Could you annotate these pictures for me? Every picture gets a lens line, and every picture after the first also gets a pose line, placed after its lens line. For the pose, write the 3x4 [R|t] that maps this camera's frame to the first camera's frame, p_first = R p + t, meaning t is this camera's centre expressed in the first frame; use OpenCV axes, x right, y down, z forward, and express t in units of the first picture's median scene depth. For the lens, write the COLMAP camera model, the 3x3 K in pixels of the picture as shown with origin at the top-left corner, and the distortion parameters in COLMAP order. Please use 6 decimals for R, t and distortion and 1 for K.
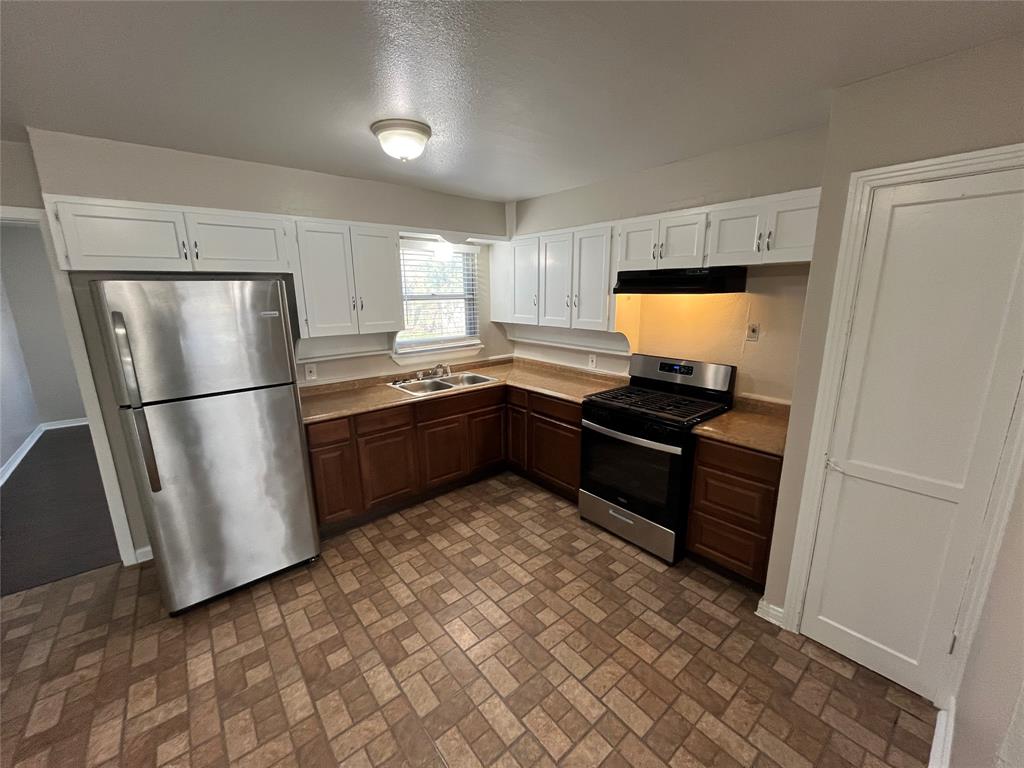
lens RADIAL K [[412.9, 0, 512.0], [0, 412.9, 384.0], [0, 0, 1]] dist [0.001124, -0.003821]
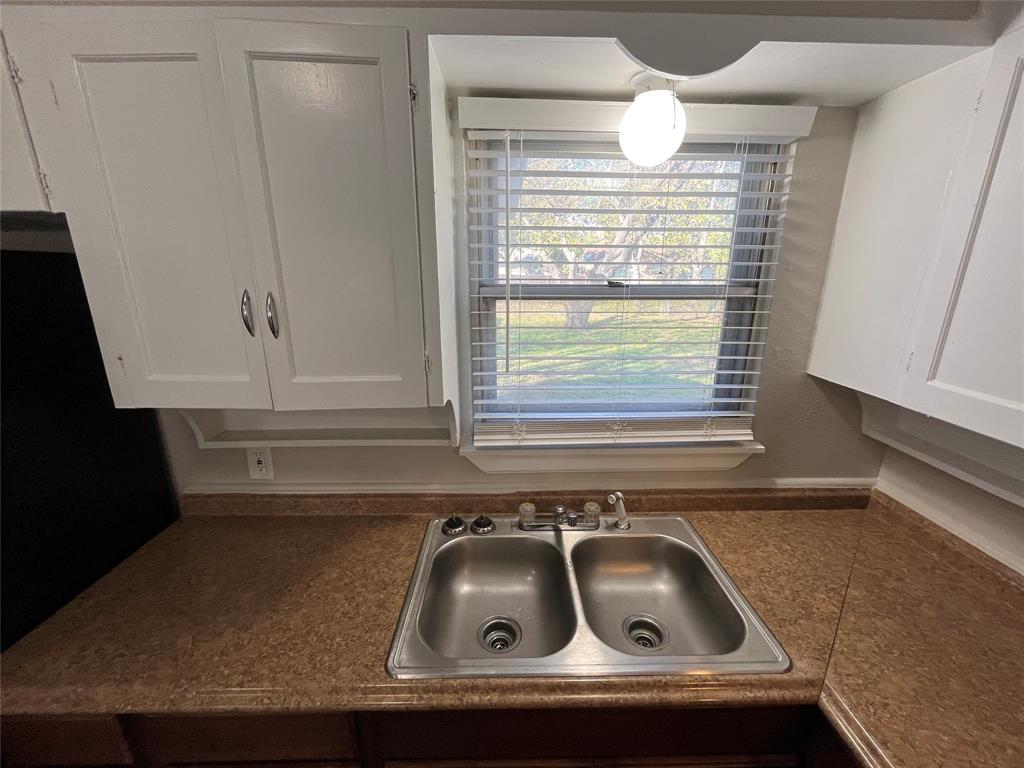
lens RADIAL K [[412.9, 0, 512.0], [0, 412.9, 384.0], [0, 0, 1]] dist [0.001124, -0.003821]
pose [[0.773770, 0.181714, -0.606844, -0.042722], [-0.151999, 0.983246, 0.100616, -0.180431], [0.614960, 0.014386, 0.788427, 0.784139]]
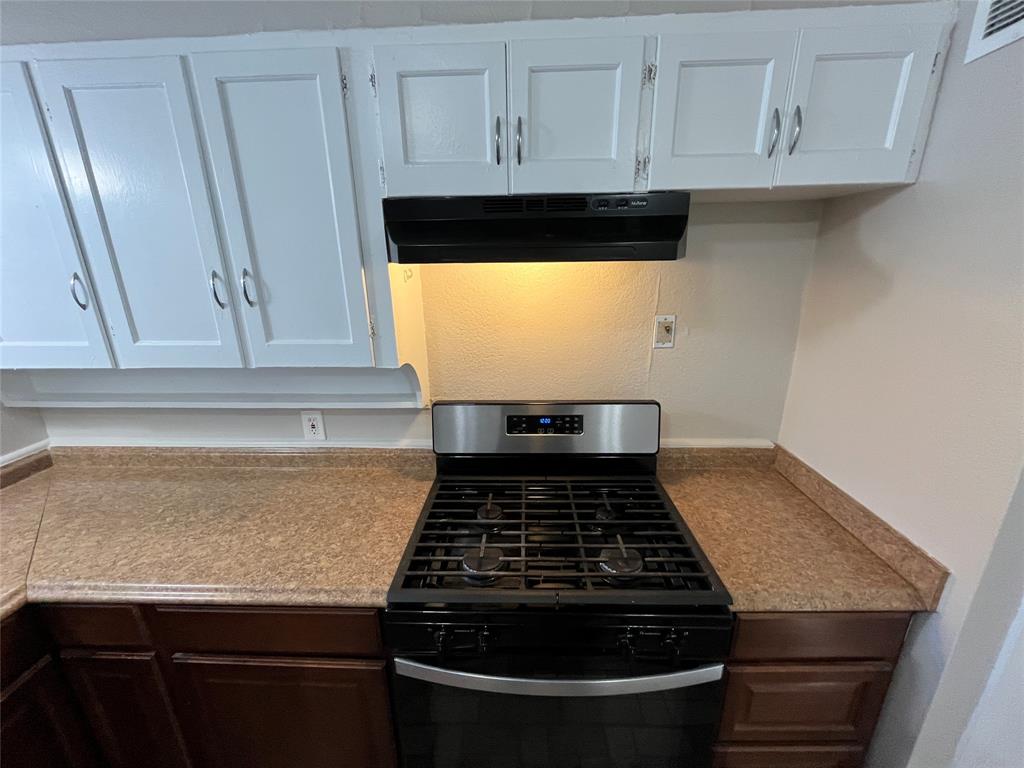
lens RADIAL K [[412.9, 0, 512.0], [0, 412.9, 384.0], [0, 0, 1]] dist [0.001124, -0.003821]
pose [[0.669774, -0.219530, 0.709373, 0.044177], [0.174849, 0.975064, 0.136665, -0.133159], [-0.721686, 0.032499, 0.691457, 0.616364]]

=== WHAT TO PRODUCE ===
The pictures in the entries should be left out; output everything else exactly.

=== EXERCISE RESPONSE ===
Could you annotate these pictures for me? Every picture gets a lens line, and every picture after the first also gets a pose line, placed after its lens line. For the pose, write the 3x4 [R|t] that maps this camera's frame to the first camera's frame, p_first = R p + t, meaning t is this camera's centre expressed in the first frame; use OpenCV axes, x right, y down, z forward, and express t in units of the first picture's median scene depth. For the lens, write the COLMAP camera model, the 3x3 K in pixels of the picture as shown with origin at the top-left corner, and the distortion parameters in COLMAP order. Please use 6 decimals for R, t and distortion and 1 for K.
lens RADIAL K [[412.9, 0, 512.0], [0, 412.9, 384.0], [0, 0, 1]] dist [0.001124, -0.003821]
lens RADIAL K [[412.9, 0, 512.0], [0, 412.9, 384.0], [0, 0, 1]] dist [0.001124, -0.003821]
pose [[0.773770, 0.181714, -0.606844, -0.042722], [-0.151999, 0.983246, 0.100616, -0.180431], [0.614960, 0.014386, 0.788427, 0.784139]]
lens RADIAL K [[412.9, 0, 512.0], [0, 412.9, 384.0], [0, 0, 1]] dist [0.001124, -0.003821]
pose [[0.669774, -0.219530, 0.709373, 0.044177], [0.174849, 0.975064, 0.136665, -0.133159], [-0.721686, 0.032499, 0.691457, 0.616364]]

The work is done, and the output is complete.